In addition, we welcome those teachers and students of the AI security field (e.g., adversarial sample, federated learning, differential privacy, secure multi-party computing, model interpretability, deepfake, and speech spoofing) actively sign up, share their achievements, find like-minded partners, and solve problems together!
No. | Speech topic | Speaker | Time |
---|---|---|---|
1 | An overview of MindSpore/MindArmour | Ze Wang | 19:15 ~ 19:25 |
1 | Security policies of MindSpore federated learning | Xiulang Jin | 19:30 ~ 19:50 |
2 | Introduce and application of local differential privacy technology | Cong Tang | 20:00 ~ 20:20 |
3 | A new defense strategy of federated learning | Hanxi Guo | 20:30 ~ 20:50 |
We also invited the following professors in this meeting, welcome all professors to give guidance!
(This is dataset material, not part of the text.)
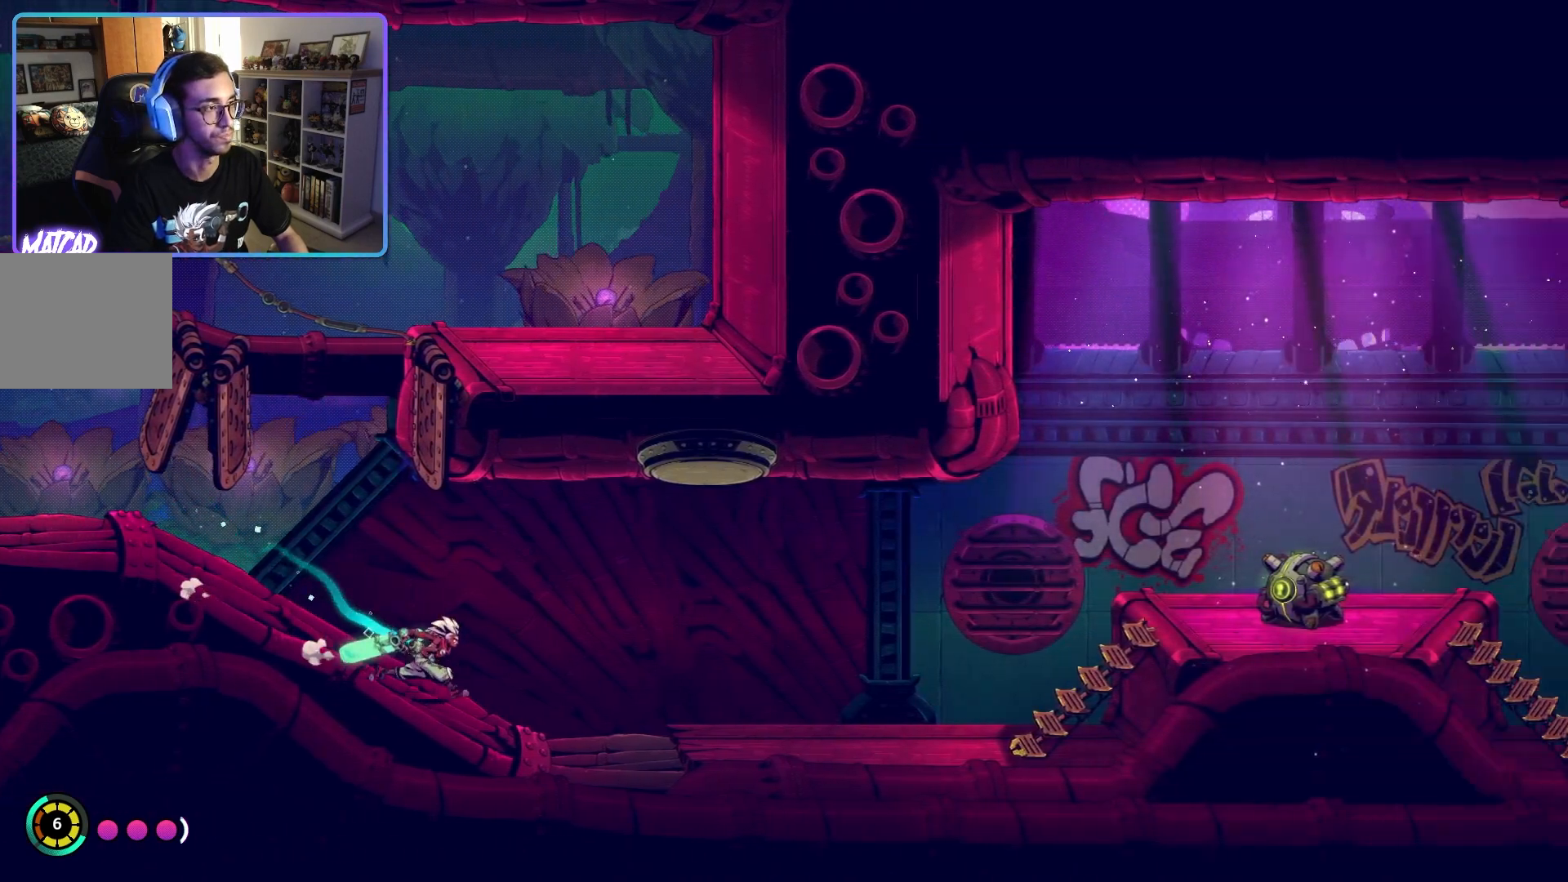
{"buttons": [], "left_stick": "right", "right_stick": "center", "events": []}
Professor Song Tao. He works in the Shanghai Jiao Tong University, Department of Computer Science and Engineering. Professor Song is also a member of Shanghai Key Laboratory of Scalable Computing and Systems. His research interests include cloud computing, distributed computing, machine learning, and systems+AI.
Professor Chen Jinyin. She works at the Institute of Cyberspace Security and School of Information Engineering, Zhejiang University of Technology. Her research interests include artificial intelligence and security, data mining, and complex network analysis.
Professor Jin Xin. He works in Beijing Electronic Science and Technology Institute, and is Head of the Visual Computing and Security Lab (Victory-Lab). His research interests include computational aesthetics, computer vision, and artificial intelligence security.
Professor Li Xiaodong. He works in Beijing Electronic Science and Technology Institute, and his research interests include cloud storage security and blind computing (utility-level homomorphic encryption algorithms).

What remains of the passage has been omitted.